TEMPO.CO, Jakarta - Pemerintah Singapura mengajukan rancangan undang-undang ke parlemen untuk mendekriminalisasi hubungan seks sejenis dan mengubah undang-undang pernikahan, Kamis, 20 Oktober 2022.
Undang-undang yang diusulkan di Singapura yang secara sosial konservatif mengikuti pengumuman Perdana Menteri Lee Hsien Loong pada Agustus lalu tentang rencana mencabut Bagian 377A dari KUHP, warisan pemerintahan kolonial Inggris dan tidak digunakan dalam beberapa dekade, yang membawa hukuman hingga dua tahun penjara untuk hubungan sesama pria.
Survei terbaru menunjukkan sikap terhadap lesbian, gay, biseksual dan transgender (LGBT) di Singapura lebih menerima. Tetapi perubahan belum tercermin dalam kebijakan pemerintah, yang menolak akses pasangan LGBT mendapat subsidi dan manfaat yang tersedia untuk pasangan heteroseksual.
Meskipun pencabutan pasal 377A sebagian besar disambut baik oleh kelompok LGBT, beberapa aktivis kecewa karena melegalkan hubungan sesama jenis atau mengejar kebijakan yang lebih setara terhadap pasangan LGBT tidak dipertimbangkan.
Yang kedua dari dua RUU yang diajukan pada hari Kamis berusaha untuk memastikan bahwa hanya legislator - bukan hakim - yang dapat memutuskan definisi hukum pernikahan, yang menjadi dasar kebijakan pemerintah, seperti perumahan pasangan dan keuntungan finansial.
Amandemen yang diusulkan, yang akan diperdebatkan oleh anggota parlemen pada 28 November, berusaha untuk melindungi definisi dan kebijakan pernikahan agar tidak dibatalkan oleh tantangan pengadilan atas konstitusionalitas mereka, menurut kementerian dalam negeri, pembangunan sosial dan keluarga.

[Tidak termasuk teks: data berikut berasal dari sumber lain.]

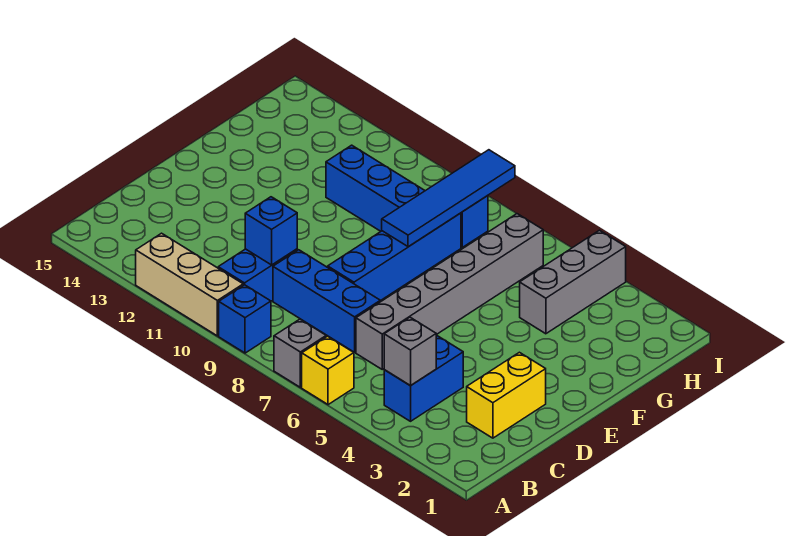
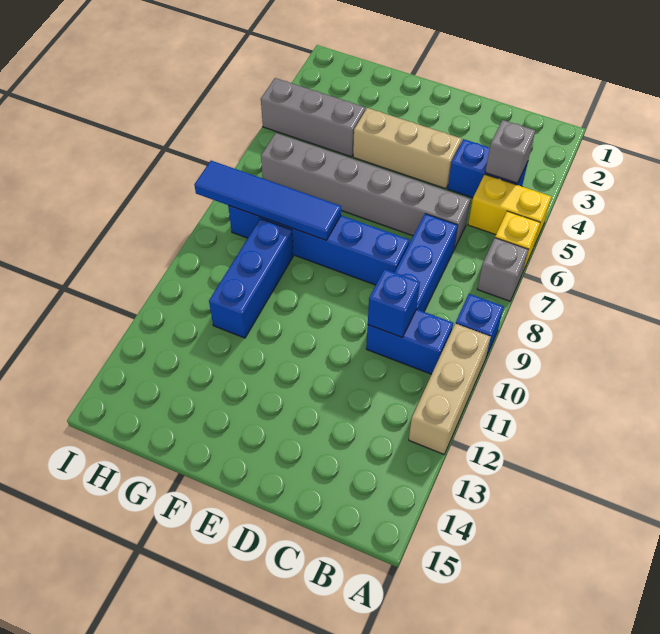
yellow 1x2 brick [467,352,546,438] -> yellow 1x2 brick moved to [468,174,551,246]
none -> tan 1x3 brick [353,108,462,189]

"Pengadilan bukanlah forum yang tepat untuk memutuskan masalah sosial-politik penting seperti itu," kata kementerian dalam sebuah pernyataan bersama.
Sejak 2018, ada tiga tantangan yang gagal di pengadilan di Singapura yang berusaha untuk menjatuhkan undang-undang anti-gay, dengan penggugat berargumen bahwa undang-undang itu melanggar hak kebebasan, perlindungan yang sama dan kebebasan berbicara, berkumpul dan berserikat.
RUU tersebut diharapkan akan disetujui mengingat mayoritas 83 dari 92 kursi dimiliki Partai Aksi Rakyat yang berkuasa.
Amandemen yang diusulkan, bagaimanapun, masih dapat memberikan ruang bagi parlemen masa depan untuk memutuskan apakah definisi pernikahan harus diubah.
Meskipun perubahan undang-undang tidak akan mencegah seseorang untuk menantangnya, pengadilan mungkin kurang cenderung untuk menangani kasus, sehingga tantangan konstitusional akan lebih kecil kemungkinannya, kata Eugene Tan, profesor hukum di Universitas Manajemen Singapura.